Jeffrey Epstein made at least three attempts to take his own life before he was found dead in his cell in August 2019, with nooses discovered on multiple occasions and warnings from his cellmate dismissed by guards, according to a bombshell investigation by the New York Times.
The paper’s report, based on interviews with former inmates and prison records, offers the most detailed account yet of events inside the Metropolitan Correctional Center in New York in the weeks before Epstein’s death — circumstances that have been the subject of intense public speculation ever since.
At the centre of the account is Nicolas Tartaglione, a former police officer and convicted murderer who briefly shared a cell with Epstein while the financier awaited trial on child sex trafficking charges. Tartaglione told the New York Times that Epstein asked him how to make a noose before a first attempt on 22 July 2019, just 13 days into his custody and the same day a judge denied him bail. He claims to have witnessed two further attempts — in one, Epstein tied a sheet to a grate above his cell window; in another, Tartaglione woke to find Epstein acting “a little suspicious,” before discovering a homemade noose hidden under his mattress. Tartaglione told the Times he reported both incidents but was laughed off by jail guards. Another inmate, Peter Bright, told the paper that Tartaglione had spoken to him about the attempts shortly after Epstein’s death.
Following the 22 July incident, an internal prison memo headed “Possible Suicide Attempt” recorded that an officer had been called to Epstein’s cell at 1.27am. A guard wrote: “Epstein had indicated that his cellmate had attempted to kill him and had been harassing him. I observed inmate Jeffrey Epstein lying in the foetal position on the floor of his cell, wearing a T-shirt and boxers. He was breathing heavily.” Epstein accused Tartaglione of attempting to “extort” and “kill” him, but an internal investigation cleared the ex-cop. Epstein reportedly told prison staff that ongoing harassment was causing him to make the attempts on his own life. He was taken to a special unit and placed on suicide watch.
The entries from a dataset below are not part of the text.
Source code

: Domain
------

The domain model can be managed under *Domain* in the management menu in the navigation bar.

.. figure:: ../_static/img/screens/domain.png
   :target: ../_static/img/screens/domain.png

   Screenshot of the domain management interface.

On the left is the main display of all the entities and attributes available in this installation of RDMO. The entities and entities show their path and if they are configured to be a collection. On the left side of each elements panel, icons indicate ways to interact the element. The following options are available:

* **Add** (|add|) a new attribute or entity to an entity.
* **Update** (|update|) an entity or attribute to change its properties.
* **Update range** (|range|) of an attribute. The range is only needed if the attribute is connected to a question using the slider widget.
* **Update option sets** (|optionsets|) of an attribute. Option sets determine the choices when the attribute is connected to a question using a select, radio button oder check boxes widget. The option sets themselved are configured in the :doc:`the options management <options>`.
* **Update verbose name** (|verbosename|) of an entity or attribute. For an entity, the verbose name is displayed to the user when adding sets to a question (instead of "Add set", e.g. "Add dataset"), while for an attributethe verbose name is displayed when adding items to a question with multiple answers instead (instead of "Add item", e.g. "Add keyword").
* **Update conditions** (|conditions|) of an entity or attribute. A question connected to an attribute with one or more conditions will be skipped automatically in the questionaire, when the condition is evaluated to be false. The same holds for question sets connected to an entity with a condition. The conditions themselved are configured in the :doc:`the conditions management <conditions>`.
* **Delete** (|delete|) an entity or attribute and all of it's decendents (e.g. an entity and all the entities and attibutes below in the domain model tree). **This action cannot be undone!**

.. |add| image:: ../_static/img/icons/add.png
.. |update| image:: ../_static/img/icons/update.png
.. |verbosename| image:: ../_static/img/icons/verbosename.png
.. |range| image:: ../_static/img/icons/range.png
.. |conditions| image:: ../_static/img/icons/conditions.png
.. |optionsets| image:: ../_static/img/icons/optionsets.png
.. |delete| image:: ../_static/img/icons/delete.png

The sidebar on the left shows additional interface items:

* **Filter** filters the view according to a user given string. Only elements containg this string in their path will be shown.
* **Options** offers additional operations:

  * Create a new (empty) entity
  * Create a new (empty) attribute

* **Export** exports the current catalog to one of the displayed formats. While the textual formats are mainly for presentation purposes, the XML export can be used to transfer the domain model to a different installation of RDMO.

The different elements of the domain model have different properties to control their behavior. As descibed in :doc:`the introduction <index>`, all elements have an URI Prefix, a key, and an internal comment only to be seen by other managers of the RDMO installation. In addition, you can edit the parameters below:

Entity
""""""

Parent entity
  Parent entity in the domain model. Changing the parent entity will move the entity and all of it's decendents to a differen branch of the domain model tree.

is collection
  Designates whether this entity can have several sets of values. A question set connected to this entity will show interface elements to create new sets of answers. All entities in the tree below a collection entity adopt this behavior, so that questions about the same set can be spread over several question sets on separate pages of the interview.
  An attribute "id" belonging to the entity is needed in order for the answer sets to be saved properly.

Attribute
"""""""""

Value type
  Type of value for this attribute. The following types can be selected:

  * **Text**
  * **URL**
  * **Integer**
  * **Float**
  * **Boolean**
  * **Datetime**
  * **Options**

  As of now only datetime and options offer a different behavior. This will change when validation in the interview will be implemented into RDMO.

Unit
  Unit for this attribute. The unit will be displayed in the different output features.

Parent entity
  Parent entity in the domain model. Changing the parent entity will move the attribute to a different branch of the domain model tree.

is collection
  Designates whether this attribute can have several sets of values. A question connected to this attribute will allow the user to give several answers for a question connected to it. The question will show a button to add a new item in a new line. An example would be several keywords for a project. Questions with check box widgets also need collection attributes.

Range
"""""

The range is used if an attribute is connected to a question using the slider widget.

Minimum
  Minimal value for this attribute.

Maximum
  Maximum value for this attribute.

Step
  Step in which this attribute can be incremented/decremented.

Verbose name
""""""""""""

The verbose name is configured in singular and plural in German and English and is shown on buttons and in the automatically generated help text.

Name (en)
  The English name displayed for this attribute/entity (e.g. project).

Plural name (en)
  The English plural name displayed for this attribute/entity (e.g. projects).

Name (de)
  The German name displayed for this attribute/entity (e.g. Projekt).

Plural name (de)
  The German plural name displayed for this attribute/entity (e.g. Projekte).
The New York Times concluded that while procedural failings — including leaving Epstein “alone in his cell in spite of clear guidance to the contrary” and a failure to catalogue evidence from his cell carefully — created the mysteries that have surrounded his death, interviews with those who knew him in custody pointed more strongly towards suicide than any alternative explanation.
The report comes after a court last month released what is said to be Epstein’s suicide note, in which the convicted sex offender appeared to claim investigators had “found nothing” on him and described the circumstances of his prosecution as unfair. The note concluded with the words “NO FUN” and “NOT WORTH IT!!” underlined.